Kevin, all's fine with me. And regarding what can be done to make very accurate ammo may well best described as how several thousand rounds of .308 Win. ammo was made using two Dillon 1050 progressives back in 1991.Bart, no problem at all, and no offense intended. Besides, we're in complete agreement on the F/L vs. N/S issue. Just wanted to make clear that Sierra doesn't do anything that most serious reloaders do in turning out ammo. In fact, they do less.
One machine resized new Winchester brass (with near 4 grains weight spread) case necks so they would be perfectly round and hold the then new Sierra 155-gr. Palma bullet as well as seat the Fed. 210M primers. The second machine metered 45.3 +/- almost 2/10ths grains of IMR4895 and seated the bullet. 20 rounds were randomly selected for testing. Bullet runout was up to 3/1000ths inch. They were to be fired in a standard SAAMI spec chamber except for the throat being a bit shorter for the Palma bullet to just touch the lands when the 2.800 inch OAL round was chambered.

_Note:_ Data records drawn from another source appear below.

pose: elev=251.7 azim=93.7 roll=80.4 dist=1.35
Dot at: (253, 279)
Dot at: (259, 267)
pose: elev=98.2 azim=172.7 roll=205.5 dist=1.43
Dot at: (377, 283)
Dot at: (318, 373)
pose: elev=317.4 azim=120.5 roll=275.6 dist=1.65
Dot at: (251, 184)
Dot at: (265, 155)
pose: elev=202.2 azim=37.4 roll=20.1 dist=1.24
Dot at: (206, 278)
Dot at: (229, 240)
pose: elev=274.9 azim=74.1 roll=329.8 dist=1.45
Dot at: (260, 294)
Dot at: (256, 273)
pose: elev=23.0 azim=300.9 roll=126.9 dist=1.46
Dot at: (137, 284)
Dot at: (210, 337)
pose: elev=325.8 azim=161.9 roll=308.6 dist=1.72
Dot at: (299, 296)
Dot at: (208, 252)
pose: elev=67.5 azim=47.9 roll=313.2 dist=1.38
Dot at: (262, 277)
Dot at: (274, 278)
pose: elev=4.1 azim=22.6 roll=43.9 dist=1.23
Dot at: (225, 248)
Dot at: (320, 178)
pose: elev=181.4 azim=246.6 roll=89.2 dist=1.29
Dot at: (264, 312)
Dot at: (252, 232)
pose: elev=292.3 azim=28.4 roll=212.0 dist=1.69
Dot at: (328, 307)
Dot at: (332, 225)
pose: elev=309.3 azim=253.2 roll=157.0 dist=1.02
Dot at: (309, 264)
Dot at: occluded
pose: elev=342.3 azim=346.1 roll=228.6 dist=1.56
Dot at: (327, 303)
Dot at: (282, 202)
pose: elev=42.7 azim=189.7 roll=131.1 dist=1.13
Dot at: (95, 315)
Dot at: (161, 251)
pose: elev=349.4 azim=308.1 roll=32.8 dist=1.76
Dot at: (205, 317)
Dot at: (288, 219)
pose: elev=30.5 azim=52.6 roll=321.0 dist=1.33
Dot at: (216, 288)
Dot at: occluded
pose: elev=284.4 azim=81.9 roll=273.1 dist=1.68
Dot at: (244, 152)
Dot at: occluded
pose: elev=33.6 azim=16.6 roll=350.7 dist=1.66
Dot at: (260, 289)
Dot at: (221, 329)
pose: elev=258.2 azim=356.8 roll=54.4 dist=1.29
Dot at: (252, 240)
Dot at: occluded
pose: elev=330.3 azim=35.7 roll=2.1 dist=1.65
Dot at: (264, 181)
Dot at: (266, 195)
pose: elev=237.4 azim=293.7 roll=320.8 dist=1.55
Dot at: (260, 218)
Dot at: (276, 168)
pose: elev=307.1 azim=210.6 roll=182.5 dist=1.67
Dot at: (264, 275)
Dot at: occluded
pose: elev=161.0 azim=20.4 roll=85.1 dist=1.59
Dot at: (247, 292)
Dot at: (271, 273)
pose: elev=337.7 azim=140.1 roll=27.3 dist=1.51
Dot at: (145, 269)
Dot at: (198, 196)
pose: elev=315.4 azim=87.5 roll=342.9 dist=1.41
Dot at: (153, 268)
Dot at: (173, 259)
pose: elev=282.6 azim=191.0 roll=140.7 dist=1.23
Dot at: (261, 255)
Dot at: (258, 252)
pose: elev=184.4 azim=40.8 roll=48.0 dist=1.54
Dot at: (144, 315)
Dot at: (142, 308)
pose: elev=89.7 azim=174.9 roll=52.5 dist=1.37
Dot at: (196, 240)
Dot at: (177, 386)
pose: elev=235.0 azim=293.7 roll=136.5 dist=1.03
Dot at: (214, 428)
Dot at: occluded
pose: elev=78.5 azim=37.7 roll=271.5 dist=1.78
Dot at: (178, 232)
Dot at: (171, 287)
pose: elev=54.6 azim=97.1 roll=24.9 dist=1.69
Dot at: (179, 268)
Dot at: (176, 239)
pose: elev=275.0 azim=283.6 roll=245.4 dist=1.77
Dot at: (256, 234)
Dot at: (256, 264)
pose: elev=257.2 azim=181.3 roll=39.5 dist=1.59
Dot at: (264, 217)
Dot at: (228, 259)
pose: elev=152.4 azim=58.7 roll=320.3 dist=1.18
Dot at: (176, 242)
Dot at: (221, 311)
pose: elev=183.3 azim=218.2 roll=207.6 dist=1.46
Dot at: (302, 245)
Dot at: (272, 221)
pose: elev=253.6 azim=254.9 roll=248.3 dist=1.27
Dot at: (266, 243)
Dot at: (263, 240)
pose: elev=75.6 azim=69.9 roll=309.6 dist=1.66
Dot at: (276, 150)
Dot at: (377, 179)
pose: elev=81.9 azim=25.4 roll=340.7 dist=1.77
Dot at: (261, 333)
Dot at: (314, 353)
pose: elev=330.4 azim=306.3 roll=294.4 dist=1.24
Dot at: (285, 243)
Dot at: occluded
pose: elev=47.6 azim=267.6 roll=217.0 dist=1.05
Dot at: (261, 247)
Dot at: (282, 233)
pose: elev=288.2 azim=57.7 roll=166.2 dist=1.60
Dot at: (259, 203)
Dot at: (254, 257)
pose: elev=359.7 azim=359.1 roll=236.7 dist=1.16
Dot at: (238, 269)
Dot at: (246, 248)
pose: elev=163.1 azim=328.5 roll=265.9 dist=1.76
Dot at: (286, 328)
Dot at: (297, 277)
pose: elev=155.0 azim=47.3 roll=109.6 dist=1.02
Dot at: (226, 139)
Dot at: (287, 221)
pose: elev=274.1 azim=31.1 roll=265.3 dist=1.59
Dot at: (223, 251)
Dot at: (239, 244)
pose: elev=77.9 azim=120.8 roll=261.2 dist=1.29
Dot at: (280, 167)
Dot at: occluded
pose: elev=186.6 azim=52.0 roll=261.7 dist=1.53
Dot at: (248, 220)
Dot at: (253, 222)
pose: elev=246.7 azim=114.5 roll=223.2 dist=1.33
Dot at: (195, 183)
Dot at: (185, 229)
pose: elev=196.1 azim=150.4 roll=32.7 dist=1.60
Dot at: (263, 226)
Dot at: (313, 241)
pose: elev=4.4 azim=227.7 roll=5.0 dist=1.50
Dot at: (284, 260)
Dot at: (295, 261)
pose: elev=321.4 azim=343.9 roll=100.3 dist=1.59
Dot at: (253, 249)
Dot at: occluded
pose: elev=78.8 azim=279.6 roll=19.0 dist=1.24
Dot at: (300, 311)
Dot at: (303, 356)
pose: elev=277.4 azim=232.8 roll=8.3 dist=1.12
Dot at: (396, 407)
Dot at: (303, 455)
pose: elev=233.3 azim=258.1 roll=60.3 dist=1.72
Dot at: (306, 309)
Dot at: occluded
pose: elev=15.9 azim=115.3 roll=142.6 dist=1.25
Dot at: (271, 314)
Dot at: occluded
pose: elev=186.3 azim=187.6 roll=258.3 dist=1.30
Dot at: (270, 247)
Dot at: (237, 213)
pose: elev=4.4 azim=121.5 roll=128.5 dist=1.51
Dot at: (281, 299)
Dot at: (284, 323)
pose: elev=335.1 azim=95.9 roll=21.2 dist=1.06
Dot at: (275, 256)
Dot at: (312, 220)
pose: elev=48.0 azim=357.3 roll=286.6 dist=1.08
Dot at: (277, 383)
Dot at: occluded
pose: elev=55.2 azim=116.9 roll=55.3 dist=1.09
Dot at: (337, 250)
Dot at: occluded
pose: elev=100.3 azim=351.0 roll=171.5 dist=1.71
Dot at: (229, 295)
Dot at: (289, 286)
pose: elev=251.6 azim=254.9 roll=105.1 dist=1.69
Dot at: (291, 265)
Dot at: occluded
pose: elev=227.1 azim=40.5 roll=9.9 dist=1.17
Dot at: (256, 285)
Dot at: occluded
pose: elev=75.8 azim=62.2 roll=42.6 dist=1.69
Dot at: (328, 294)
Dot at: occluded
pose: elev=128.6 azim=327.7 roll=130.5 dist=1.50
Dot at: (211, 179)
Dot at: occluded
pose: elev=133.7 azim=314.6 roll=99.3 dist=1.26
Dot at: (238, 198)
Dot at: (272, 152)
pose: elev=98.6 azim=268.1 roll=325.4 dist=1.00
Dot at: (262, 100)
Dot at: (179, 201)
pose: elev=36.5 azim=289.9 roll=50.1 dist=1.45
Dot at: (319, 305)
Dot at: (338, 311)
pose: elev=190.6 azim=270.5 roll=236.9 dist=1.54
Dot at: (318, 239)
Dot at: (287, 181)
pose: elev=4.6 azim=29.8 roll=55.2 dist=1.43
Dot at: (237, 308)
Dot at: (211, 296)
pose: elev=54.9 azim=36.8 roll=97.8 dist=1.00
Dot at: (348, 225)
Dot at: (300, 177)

All 20 went inside 2.8 inches at 600 yards from the Win. 70 Palma rifle in Bob Jensen's machine rest. Several top long range shooters from around the world said that ammo was definitely 1/2 MOA stuff at 600 across a variety of bore, groove and chamber dimensions. Compare this to what the many-group aggregates in benchrest 600-yard matches.
Even mass produced ammo with new cases can shoot very well indeed.